**WHAT YOU HAVE TO DO:**
Give again, exactly as written, each line of the material below starting at the line that contains "dialog. It has" and ending at the line that contains "be performed by voice command.". Both ends count, and no other line does.
- - -
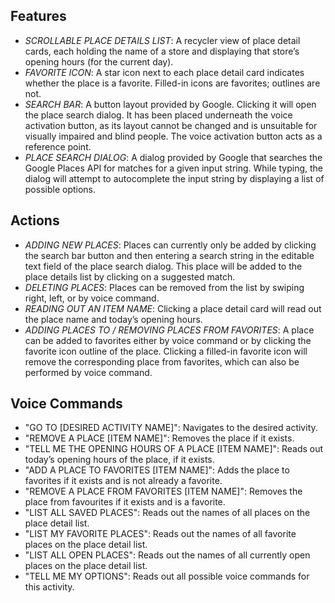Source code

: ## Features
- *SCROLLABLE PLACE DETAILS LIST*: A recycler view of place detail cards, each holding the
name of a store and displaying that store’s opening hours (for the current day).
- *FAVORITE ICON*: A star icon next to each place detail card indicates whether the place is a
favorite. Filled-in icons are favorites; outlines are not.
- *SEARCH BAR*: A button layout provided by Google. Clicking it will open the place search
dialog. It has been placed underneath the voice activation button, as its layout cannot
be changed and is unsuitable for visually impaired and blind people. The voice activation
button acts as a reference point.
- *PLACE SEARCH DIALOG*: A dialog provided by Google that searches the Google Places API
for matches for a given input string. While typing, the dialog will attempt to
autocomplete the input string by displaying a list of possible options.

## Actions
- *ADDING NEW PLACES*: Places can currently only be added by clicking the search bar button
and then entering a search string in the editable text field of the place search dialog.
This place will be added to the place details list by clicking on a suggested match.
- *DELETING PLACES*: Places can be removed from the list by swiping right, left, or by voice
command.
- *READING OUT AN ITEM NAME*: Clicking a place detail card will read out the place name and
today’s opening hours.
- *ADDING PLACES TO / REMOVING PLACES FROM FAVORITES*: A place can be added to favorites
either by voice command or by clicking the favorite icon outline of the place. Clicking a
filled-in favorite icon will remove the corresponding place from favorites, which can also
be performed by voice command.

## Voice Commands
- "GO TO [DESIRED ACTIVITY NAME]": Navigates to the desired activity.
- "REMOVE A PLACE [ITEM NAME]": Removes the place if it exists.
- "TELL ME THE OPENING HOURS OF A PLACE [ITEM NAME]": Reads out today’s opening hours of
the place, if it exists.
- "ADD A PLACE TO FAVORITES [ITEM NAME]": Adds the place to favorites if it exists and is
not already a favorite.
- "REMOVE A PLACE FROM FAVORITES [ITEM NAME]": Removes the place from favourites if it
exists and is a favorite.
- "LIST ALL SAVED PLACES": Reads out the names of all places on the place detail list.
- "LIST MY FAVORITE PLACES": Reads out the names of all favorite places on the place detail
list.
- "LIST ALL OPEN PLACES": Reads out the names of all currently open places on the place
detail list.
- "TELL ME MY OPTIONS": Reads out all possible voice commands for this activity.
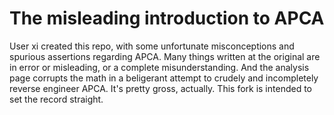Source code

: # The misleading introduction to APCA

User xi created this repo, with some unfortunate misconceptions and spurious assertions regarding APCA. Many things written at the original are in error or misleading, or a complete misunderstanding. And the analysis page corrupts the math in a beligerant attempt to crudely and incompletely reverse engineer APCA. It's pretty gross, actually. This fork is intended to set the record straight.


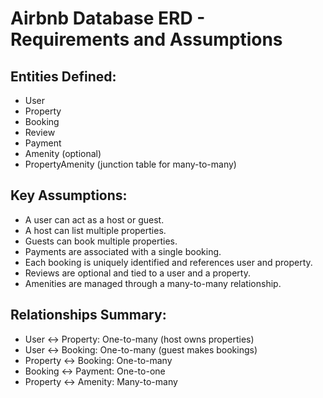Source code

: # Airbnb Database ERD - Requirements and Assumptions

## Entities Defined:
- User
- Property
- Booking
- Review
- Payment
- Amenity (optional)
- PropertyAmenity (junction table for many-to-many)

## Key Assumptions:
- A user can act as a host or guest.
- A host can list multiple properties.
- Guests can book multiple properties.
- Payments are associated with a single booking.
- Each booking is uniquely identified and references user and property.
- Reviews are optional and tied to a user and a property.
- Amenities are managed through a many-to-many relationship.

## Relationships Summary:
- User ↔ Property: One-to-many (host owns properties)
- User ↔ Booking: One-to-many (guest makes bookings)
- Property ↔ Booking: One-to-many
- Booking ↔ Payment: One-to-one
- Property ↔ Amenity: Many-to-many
- - -
**RESPONSE TO THE TASK:**
dialog. It has been placed underneath the voice activation button, as its layout cannot
be changed and is unsuitable for visually impaired and blind people. The voice activation
button acts as a reference point.
- *PLACE SEARCH DIALOG*: A dialog provided by Google that searches the Google Places API
for matches for a given input string. While typing, the dialog will attempt to
autocomplete the input string by displaying a list of possible options.

## Actions
- *ADDING NEW PLACES*: Places can currently only be added by clicking the search bar button
and then entering a search string in the editable text field of the place search dialog.
This place will be added to the place details list by clicking on a suggested match.
- *DELETING PLACES*: Places can be removed from the list by swiping right, left, or by voice
command.
- *READING OUT AN ITEM NAME*: Clicking a place detail card will read out the place name and
today’s opening hours.
- *ADDING PLACES TO / REMOVING PLACES FROM FAVORITES*: A place can be added to favorites
either by voice command or by clicking the favorite icon outline of the place. Clicking a
filled-in favorite icon will remove the corresponding place from favorites, which can also
be performed by voice command.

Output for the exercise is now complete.